→ Aim of the task:
Every line of the records that holds the word "Grafschaft" should be copied.

→ Data for review:
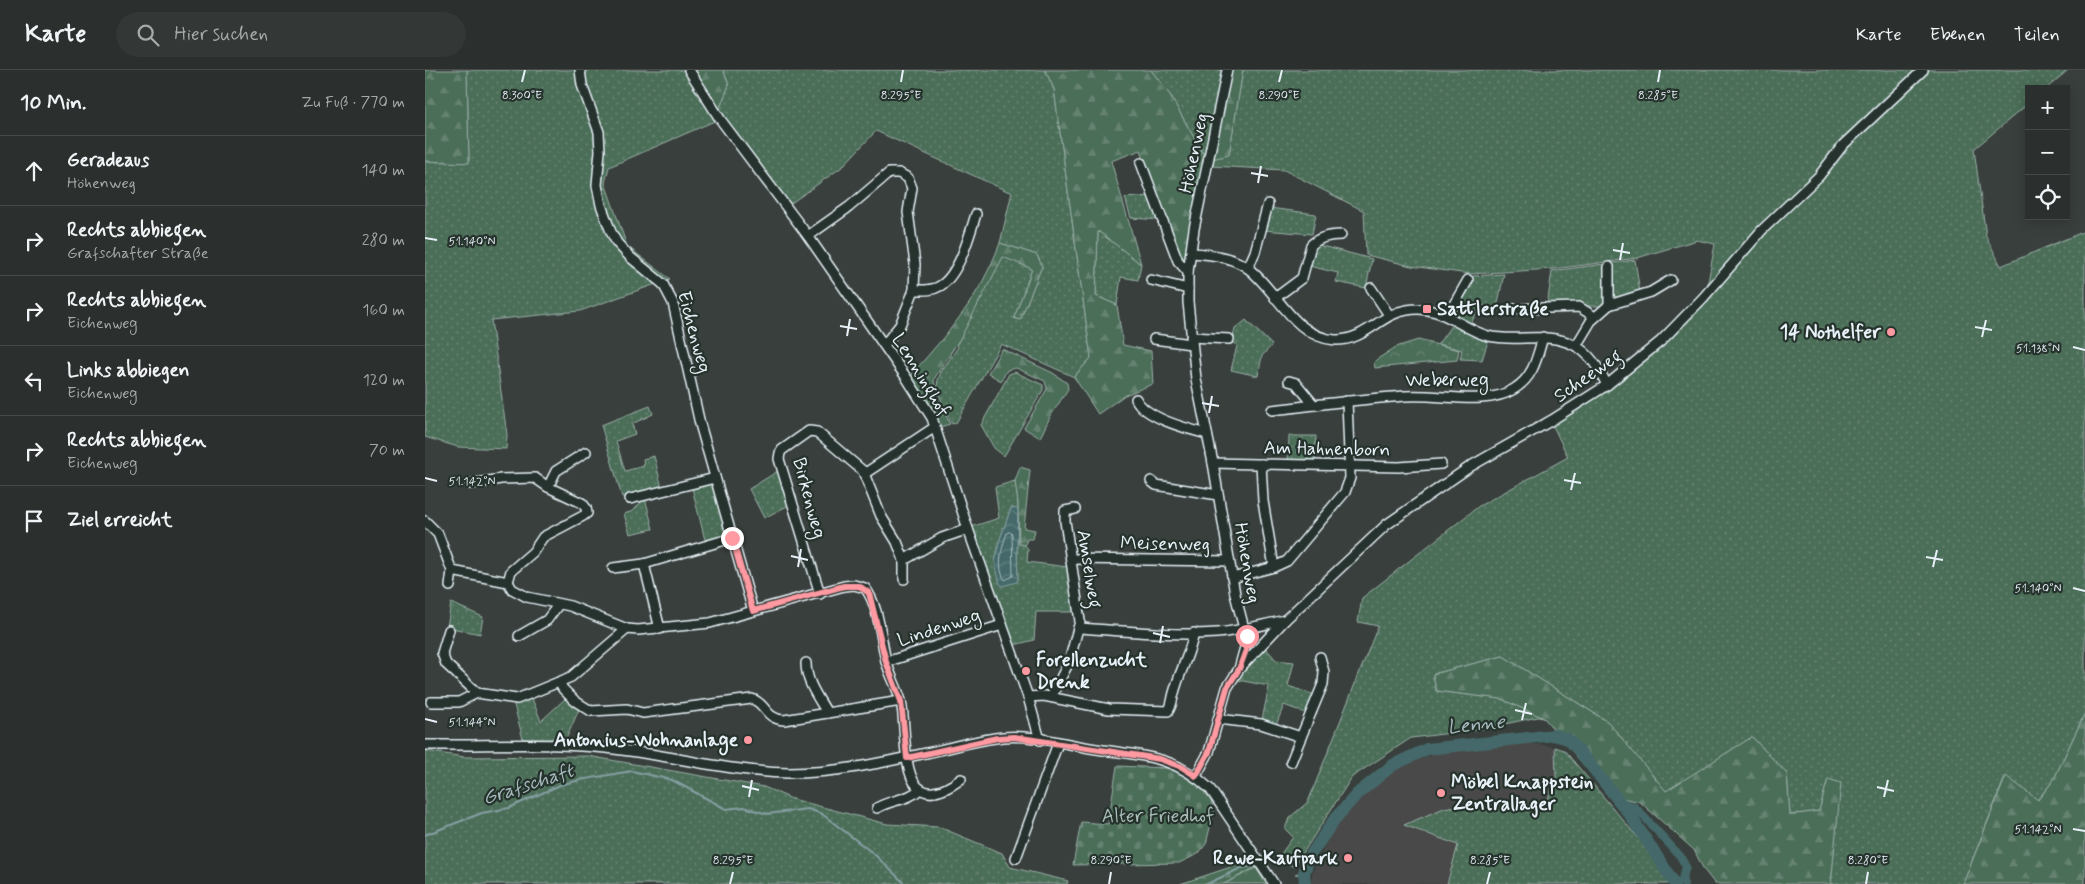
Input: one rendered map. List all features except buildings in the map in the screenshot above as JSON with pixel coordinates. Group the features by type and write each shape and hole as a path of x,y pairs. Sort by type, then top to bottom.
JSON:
{"street":[{"name":"Eichenweg","path":"580,70 582,85 599,132 600,152 597,191 601,205 617,243 630,257 660,281 671,297 700,424 753,611"},
{"name":"Lenninghof","path":"689,70 720,119 808,236 927,409 935,426 968,529 1028,697 1040,740"},
{"name":"Höhenweg","path":"1196,776 1209,752 1227,688 1239,669 1247,644 1232,578 1213,463 1196,379 1187,289 1194,229 1227,70"},
{"name":"Scheeweg","path":"1239,669 1285,620 1398,516 1471,466 1552,420 1607,385 1661,341 1703,298 1762,230 1819,176 1843,145 1923,70"},
{"name":"Höhenweg","path":"1141,163 1178,261 1188,272"},
{"path":"808,236 849,207 889,173 904,175 911,183 912,188 908,212 915,264 913,290 900,325 884,345"},
{"path":"1248,268 1255,252 1268,204"},
{"path":"913,290 935,288 948,279 960,258 976,214"},
{"path":"1275,298 1302,278 1311,245 1314,242 1329,236 1341,236"},
{"path":"1192,253 1223,257 1248,268 1291,317 1315,334 1329,339 1349,339 1361,335 1389,315 1406,310 1419,309 1448,315 1479,332 1491,336 1507,338 1557,338 1576,346 1587,354 1607,385"},
{"path":"1609,267 1609,304"},
{"path":"1151,280 1187,289"},
{"path":"1448,315 1468,280"},
{"path":"1576,346 1595,317 1609,304 1651,292 1671,280"},
{"path":"1371,288 1389,315"},
{"path":"1514,309 1579,307 1595,317"},
{"name":"Weberweg","path":"1272,410 1407,396 1485,399 1497,396 1515,388 1530,374 1534,368 1543,337"},
{"path":"1154,339 1191,341 1229,339"},
{"path":"1289,381 1296,383 1314,405"},
{"path":"1136,399 1144,409 1164,420 1207,434"},
{"path":"1232,578 1274,567 1291,557 1345,492 1349,485 1347,401"},
{"path":"905,579 904,560 897,542 881,516 864,474 935,426"},
{"name":"Birkenweg","path":"820,594 780,462 780,453 809,431 814,430 864,474"},
{"path":"548,486 556,471 587,452"},
{"name":"Am Hahnenborn","path":"1213,463 1399,467 1441,464"},
{"path":"1261,464 1263,501 1274,567"},
{"path":"470,484 501,479 535,478 582,503 587,513 543,537 533,552 511,571 508,582 512,590 521,595 575,608 627,629 660,629 705,624 849,586 865,588 869,593 874,609 886,662 901,701 907,758 913,780 920,789 933,792 943,790 961,779"},
{"path":"630,499 715,478"},
{"path":"1151,481 1156,485 1165,487 1218,495"},
{"name":"Amselweg","path":"1051,697 1065,671 1079,628 1080,616 1065,511 1075,509"},
{"path":"425,521 438,534 452,571 450,586"},
{"path":"904,560 942,538 968,529"},
{"path":"613,568 644,564 732,538"},
{"name":"Meisenweg","path":"1071,559 1229,562"},
{"path":"644,564 660,629"},
{"path":"452,571 508,582"},
{"path":"519,636 547,620 558,605"},
{"path":"1079,628 1194,633 1245,629 1285,620"},
{"name":"Lindenweg","path":"886,662 1001,625"},
{"path":"431,702 459,702 477,693 519,699 575,674 627,629"},
{"path":"449,630 443,645 443,659 477,693"},
{"path":"1028,697 1051,697 1109,709 1168,712 1171,709 1176,685 1194,633"},
{"path":"1291,762 1323,684 1324,672 1319,657"},
{"path":"806,663 809,681 827,713"},
{"path":"559,682 575,701 595,712 627,709 643,713 751,699 756,700 771,717 777,720 901,701"},
{"path":"1218,719 1261,724 1301,737"},
{"path":"425,745 539,744 589,746 747,770 789,773 850,769 997,738 1014,737 1160,759 1182,767 1196,776 1217,798 1273,884"},
{"path":"1016,858 1058,743"},
{"path":"877,808 891,801 913,796 920,789"}],"shaded area":[{"path":"1528,743 1555,747 1556,778 1549,799 1532,806 1467,804 1444,808 1405,825 1458,845 1447,884 1310,884 1313,871 1342,810 1368,786 1404,764 1435,754 1471,748"}],"green space":[{"path":"425,70 467,70 469,163 425,161"},
{"path":"467,70 687,70 717,120 609,167 605,183 627,246 670,279 580,311 491,320 507,435 506,449 458,447 425,437 425,161 469,162"},
{"path":"687,70 723,70 729,85 719,110"},
{"path":"723,70 1045,70 1054,89 1091,358 1074,377 1001,344 956,423 952,424 938,391 939,377 958,347 957,344 1003,256 1032,269 1014,318 1020,320 1042,266 1037,255 1000,243 1012,192 876,131 842,167 787,206 718,113 729,85"},
{"path":"1045,70 1151,70 1170,95 1210,166 1185,262 1164,226 1141,150 1111,161 1141,264 1098,231 1096,296 1117,305 1123,345 1151,351 1153,384 1125,395 1098,414 1074,377 1091,358 1054,89"},
{"path":"1151,70 1226,70 1229,154 1243,70 2068,70 2051,85 2025,85 2025,106 1974,149 1986,236 2001,266 2085,231 2085,713 2053,781 2037,800 2005,777 1963,884 1831,884 1840,783 1828,779 1819,811 1790,815 1787,774 1752,737 1666,792 1608,722 1503,656 1433,674 1436,691 1502,699 1544,718 1538,717 1476,730 1411,738 1352,777 1294,867 1278,858 1293,837 1285,829 1289,818 1308,802 1378,626 1358,622 1362,598 1479,506 1568,457 1552,424 1608,388 1706,293 1715,244 1697,240 1637,258 1553,269 1469,274 1411,266 1366,255 1364,211 1284,170 1210,166 1170,95"},
{"path":"1226,70 1243,70 1229,155 1212,159"},
{"path":"1151,196 1160,220 1131,218 1125,198"},
{"path":"1269,208 1316,214 1312,234 1263,230"},
{"path":"1098,231 1141,264 1138,280 1121,277 1117,305 1096,296"},
{"path":"1000,243 1037,255 1042,266 1020,320 1014,318 1032,269 1003,257 961,337 934,379 935,391 950,424 937,428 911,379 912,374 963,313 983,281"},
{"path":"1314,244 1372,259 1366,288 1336,282 1338,273 1309,266"},
{"path":"1635,260 1640,292 1614,298 1606,293 1602,306 1547,306 1552,271"},
{"path":"1504,274 1497,308 1481,305 1471,323 1452,313 1473,276"},
{"path":"1246,320 1272,345 1262,356 1258,376 1231,370 1237,346 1232,340 1235,329"},
{"path":"1453,323 1488,341 1482,360 1460,359 1462,350 1438,344"},
{"path":"1418,340 1459,350 1457,360 1375,368 1374,363 1376,360 1396,347"},
{"path":"1002,349 1053,373 1067,383 1068,389 1050,417 1040,438 1024,428 1047,389 1045,381 1016,368 1007,370 1001,381 988,373"},
{"path":"1015,372 1043,385 1043,390 1004,456 994,448 981,425 1009,374"},
{"path":"650,406 653,414 632,424 635,434 616,441 625,471 644,466 643,459 654,456 662,488 622,497 601,425"},
{"path":"1289,436 1316,436 1315,462 1288,462"},
{"path":"1020,467 1030,470 1024,528 1035,530 1033,539 1027,539 1025,545 1019,544 1018,503 1015,481"},
{"path":"778,471 789,505 764,518 749,489"},
{"path":"1015,481 1018,503 1019,544 1025,545 1028,549 1027,562 1068,567 1075,612 1036,612 1034,640 1014,645 971,527 999,518 995,487","holes":["1011,508 1018,510 1017,552 1018,579 995,563 999,542"]},
{"path":"713,483 726,536 705,540 692,488"},
{"path":"645,498 653,529 630,534 624,514 633,511"},
{"path":"451,603 483,617 480,634 447,627"},
{"path":"1265,647 1276,660 1294,662 1288,686 1315,695 1308,714 1284,705 1276,725 1262,720 1269,686 1238,680 1240,673"},
{"path":"1503,656 1608,722 1666,791 1752,737 1787,774 1790,815 1819,811 1828,779 1841,783 1831,884 1715,884 1704,870 1694,850 1640,802 1609,795 1544,718 1501,699 1436,691 1433,674"},
{"path":"531,696 541,721 567,697 580,707 566,739 523,739 514,705"},
{"path":"2085,713 2085,884 1963,884 2006,776 2038,800 2053,781"},
{"path":"1555,747 1564,750 1677,884 1447,884 1458,845 1404,825 1444,808 1467,804 1532,806 1548,799 1556,778"},
{"path":"425,751 464,757 588,756 764,787 792,799 887,824 939,827 1002,853 1010,867 1068,881 1067,884 425,884"},
{"name":"Alter Friedhof","path":"1117,766 1168,768 1197,783 1211,801 1214,811 1206,844 1198,854 1179,863 1073,865 1081,822 1108,824"},
{"path":"1252,863 1256,867 1224,884 1180,884 1240,864"},
{"path":"1256,868 1266,884 1224,884"}],"water":[{"path":"1011,508 1018,509 1018,579 1017,582 1002,586 995,563 999,542"}],"waterway":[{"name":"Lenne","path":"1305,884 1304,873 1310,856 1334,820 1357,794 1393,765 1427,749 1554,735 1568,739 1581,753 1630,815 1675,884"},
{"name":"Grafschaft","path":"425,835 482,813 509,808 560,785 632,771 672,780 726,809 744,807 767,814 808,809 822,814 874,854 905,884"},
{"path":"1619,801 1635,807 1680,856 1686,867 1682,880 1684,884"},
{"name":"Grafschaft","path":"1207,884 1241,868 1253,866"},
{"name":"Grafschaft","path":"1296,874 1304,873"}],"place":[{"name":"Sattlerstraße","path":"1427,309"},
{"name":"14 Nothelfer","path":"1891,332"},
{"name":"Forellenzucht Drenk","path":"1026,671"},
{"name":"Antonius-Wohnanlage","path":"748,740"},
{"name":"Möbel Knappstein Zentrallager","path":"1441,793"},
{"name":"Rewe-Kaufpark","path":"1348,858"}],"route":[{"path":"732,538 753,611 844,586 859,586 865,588 869,593 886,662 901,701 907,758 976,742 1014,737 1160,759 1182,767 1196,776 1209,752 1227,688 1239,669 1246,650 1247,636"}]}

→ Written answer:
{"name":"Grafschaft","path":"425,835 482,813 509,808 560,785 632,771 672,780 726,809 744,807 767,814 808,809 822,814 874,854 905,884"},
{"name":"Grafschaft","path":"1207,884 1241,868 1253,866"},
{"name":"Grafschaft","path":"1296,874 1304,873"}],"place":[{"name":"Sattlerstraße","path":"1427,309"},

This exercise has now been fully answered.